▸ How to complete this task: Reproduce the records below word for word.

▸ Stored items from a collection:

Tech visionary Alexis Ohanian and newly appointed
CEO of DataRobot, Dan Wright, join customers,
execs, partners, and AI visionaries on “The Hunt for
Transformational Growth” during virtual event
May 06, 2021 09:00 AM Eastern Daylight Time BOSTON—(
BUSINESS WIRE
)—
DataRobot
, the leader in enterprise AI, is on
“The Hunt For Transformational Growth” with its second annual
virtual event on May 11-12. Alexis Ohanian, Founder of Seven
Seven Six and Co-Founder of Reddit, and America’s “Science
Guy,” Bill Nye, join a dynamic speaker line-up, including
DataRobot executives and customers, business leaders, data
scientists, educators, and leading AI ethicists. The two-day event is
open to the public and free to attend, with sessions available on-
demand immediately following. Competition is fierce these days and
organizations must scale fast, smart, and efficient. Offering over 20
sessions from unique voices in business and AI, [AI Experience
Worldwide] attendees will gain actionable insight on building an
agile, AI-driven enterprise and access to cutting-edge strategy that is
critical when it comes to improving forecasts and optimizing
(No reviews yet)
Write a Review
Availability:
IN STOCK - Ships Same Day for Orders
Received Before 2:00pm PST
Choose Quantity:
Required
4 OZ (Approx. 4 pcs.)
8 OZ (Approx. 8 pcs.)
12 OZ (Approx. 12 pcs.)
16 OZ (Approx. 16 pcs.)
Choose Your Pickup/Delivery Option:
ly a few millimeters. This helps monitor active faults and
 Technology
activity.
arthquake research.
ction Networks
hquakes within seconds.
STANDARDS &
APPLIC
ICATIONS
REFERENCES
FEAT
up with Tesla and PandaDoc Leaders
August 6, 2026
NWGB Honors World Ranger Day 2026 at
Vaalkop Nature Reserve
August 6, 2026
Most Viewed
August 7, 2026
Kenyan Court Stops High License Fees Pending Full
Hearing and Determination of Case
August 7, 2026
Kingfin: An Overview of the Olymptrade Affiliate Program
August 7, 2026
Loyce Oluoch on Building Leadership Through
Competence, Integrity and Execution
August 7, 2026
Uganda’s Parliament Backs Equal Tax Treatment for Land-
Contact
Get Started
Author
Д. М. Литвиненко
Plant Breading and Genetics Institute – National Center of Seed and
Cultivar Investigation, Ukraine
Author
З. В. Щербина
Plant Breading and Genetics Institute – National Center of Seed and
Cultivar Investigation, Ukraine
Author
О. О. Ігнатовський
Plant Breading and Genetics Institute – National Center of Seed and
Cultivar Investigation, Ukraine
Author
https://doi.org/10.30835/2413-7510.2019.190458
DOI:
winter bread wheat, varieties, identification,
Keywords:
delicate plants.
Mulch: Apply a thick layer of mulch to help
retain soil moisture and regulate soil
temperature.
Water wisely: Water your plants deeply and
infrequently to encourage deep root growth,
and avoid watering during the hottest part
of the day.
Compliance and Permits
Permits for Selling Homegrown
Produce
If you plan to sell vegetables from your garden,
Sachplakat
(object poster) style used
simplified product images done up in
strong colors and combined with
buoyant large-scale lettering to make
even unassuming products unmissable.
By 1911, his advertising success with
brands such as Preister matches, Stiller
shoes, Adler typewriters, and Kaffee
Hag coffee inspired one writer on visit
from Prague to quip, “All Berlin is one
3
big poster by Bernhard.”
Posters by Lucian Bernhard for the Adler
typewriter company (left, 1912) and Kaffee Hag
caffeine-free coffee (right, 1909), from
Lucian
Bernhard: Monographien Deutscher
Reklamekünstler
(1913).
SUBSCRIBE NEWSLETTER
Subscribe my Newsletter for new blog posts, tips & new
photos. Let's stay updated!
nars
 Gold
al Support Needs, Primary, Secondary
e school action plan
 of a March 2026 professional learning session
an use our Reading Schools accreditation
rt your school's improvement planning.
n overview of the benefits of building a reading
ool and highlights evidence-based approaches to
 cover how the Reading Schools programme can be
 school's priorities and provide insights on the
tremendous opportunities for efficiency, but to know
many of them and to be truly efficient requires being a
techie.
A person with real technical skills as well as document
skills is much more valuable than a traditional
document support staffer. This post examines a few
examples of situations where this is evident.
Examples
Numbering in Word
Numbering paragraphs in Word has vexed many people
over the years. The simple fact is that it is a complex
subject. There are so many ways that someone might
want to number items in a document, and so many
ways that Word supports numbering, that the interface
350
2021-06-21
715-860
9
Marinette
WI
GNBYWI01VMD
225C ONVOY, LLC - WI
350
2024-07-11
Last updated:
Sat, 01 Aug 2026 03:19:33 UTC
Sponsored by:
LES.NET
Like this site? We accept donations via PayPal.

▸ Worked solution:
Tech visionary Alexis Ohanian and newly appointed
CEO of DataRobot, Dan Wright, join customers,
execs, partners, and AI visionaries on “The Hunt for
Transformational Growth” during virtual event
May 06, 2021 09:00 AM Eastern Daylight Time BOSTON—(
BUSINESS WIRE
)—
DataRobot
, the leader in enterprise AI, is on
“The Hunt For Transformational Growth” with its second annual
virtual event on May 11-12. Alexis Ohanian, Founder of Seven
Seven Six and Co-Founder of Reddit, and America’s “Science
Guy,” Bill Nye, join a dynamic speaker line-up, including
DataRobot executives and customers, business leaders, data
scientists, educators, and leading AI ethicists. The two-day event is
open to the public and free to attend, with sessions available on-
demand immediately following. Competition is fierce these days and
organizations must scale fast, smart, and efficient. Offering over 20
sessions from unique voices in business and AI, [AI Experience
Worldwide] attendees will gain actionable insight on building an
agile, AI-driven enterprise and access to cutting-edge strategy that is
critical when it comes to improving forecasts and optimizing
(No reviews yet)
Write a Review
Availability:
IN STOCK - Ships Same Day for Orders
Received Before 2:00pm PST
Choose Quantity:
Required
4 OZ (Approx. 4 pcs.)
8 OZ (Approx. 8 pcs.)
12 OZ (Approx. 12 pcs.)
16 OZ (Approx. 16 pcs.)
Choose Your Pickup/Delivery Option:
ly a few millimeters. This helps monitor active faults and
 Technology
activity.
arthquake research.
ction Networks
hquakes within seconds.
STANDARDS &
APPLIC
ICATIONS
REFERENCES
FEAT
up with Tesla and PandaDoc Leaders
August 6, 2026
NWGB Honors World Ranger Day 2026 at
Vaalkop Nature Reserve
August 6, 2026
Most Viewed
August 7, 2026
Kenyan Court Stops High License Fees Pending Full
Hearing and Determination of Case
August 7, 2026
Kingfin: An Overview of the Olymptrade Affiliate Program
August 7, 2026
Loyce Oluoch on Building Leadership Through
Competence, Integrity and Execution
August 7, 2026
Uganda’s Parliament Backs Equal Tax Treatment for Land-
Contact
Get Started
Author
Д. М. Литвиненко
Plant Breading and Genetics Institute – National Center of Seed and
Cultivar Investigation, Ukraine
Author
З. В. Щербина
Plant Breading and Genetics Institute – National Center of Seed and
Cultivar Investigation, Ukraine
Author
О. О. Ігнатовський
Plant Breading and Genetics Institute – National Center of Seed and
Cultivar Investigation, Ukraine
Author
https://doi.org/10.30835/2413-7510.2019.190458
DOI:
winter bread wheat, varieties, identification,
Keywords:
delicate plants.
Mulch: Apply a thick layer of mulch to help
retain soil moisture and regulate soil
temperature.
Water wisely: Water your plants deeply and
infrequently to encourage deep root growth,
and avoid watering during the hottest part
of the day.
Compliance and Permits
Permits for Selling Homegrown
Produce
If you plan to sell vegetables from your garden,
Sachplakat
(object poster) style used
simplified product images done up in
strong colors and combined with
buoyant large-scale lettering to make
even unassuming products unmissable.
By 1911, his advertising success with
brands such as Preister matches, Stiller
shoes, Adler typewriters, and Kaffee
Hag coffee inspired one writer on visit
from Prague to quip, “All Berlin is one
3
big poster by Bernhard.”
Posters by Lucian Bernhard for the Adler
typewriter company (left, 1912) and Kaffee Hag
caffeine-free coffee (right, 1909), from
Lucian
Bernhard: Monographien Deutscher
Reklamekünstler
(1913).
SUBSCRIBE NEWSLETTER
Subscribe my Newsletter for new blog posts, tips & new
photos. Let's stay updated!
nars
 Gold
al Support Needs, Primary, Secondary
e school action plan
 of a March 2026 professional learning session
an use our Reading Schools accreditation
rt your school's improvement planning.
n overview of the benefits of building a reading
ool and highlights evidence-based approaches to
 cover how the Reading Schools programme can be
 school's priorities and provide insights on the
tremendous opportunities for efficiency, but to know
many of them and to be truly efficient requires being a
techie.
A person with real technical skills as well as document
skills is much more valuable than a traditional
document support staffer. This post examines a few
examples of situations where this is evident.
Examples
Numbering in Word
Numbering paragraphs in Word has vexed many people
over the years. The simple fact is that it is a complex
subject. There are so many ways that someone might
want to number items in a document, and so many
ways that Word supports numbering, that the interface
350
2021-06-21
715-860
9
Marinette
WI
GNBYWI01VMD
225C ONVOY, LLC - WI
350
2024-07-11
Last updated:
Sat, 01 Aug 2026 03:19:33 UTC
Sponsored by:
LES.NET
Like this site? We accept donations via PayPal.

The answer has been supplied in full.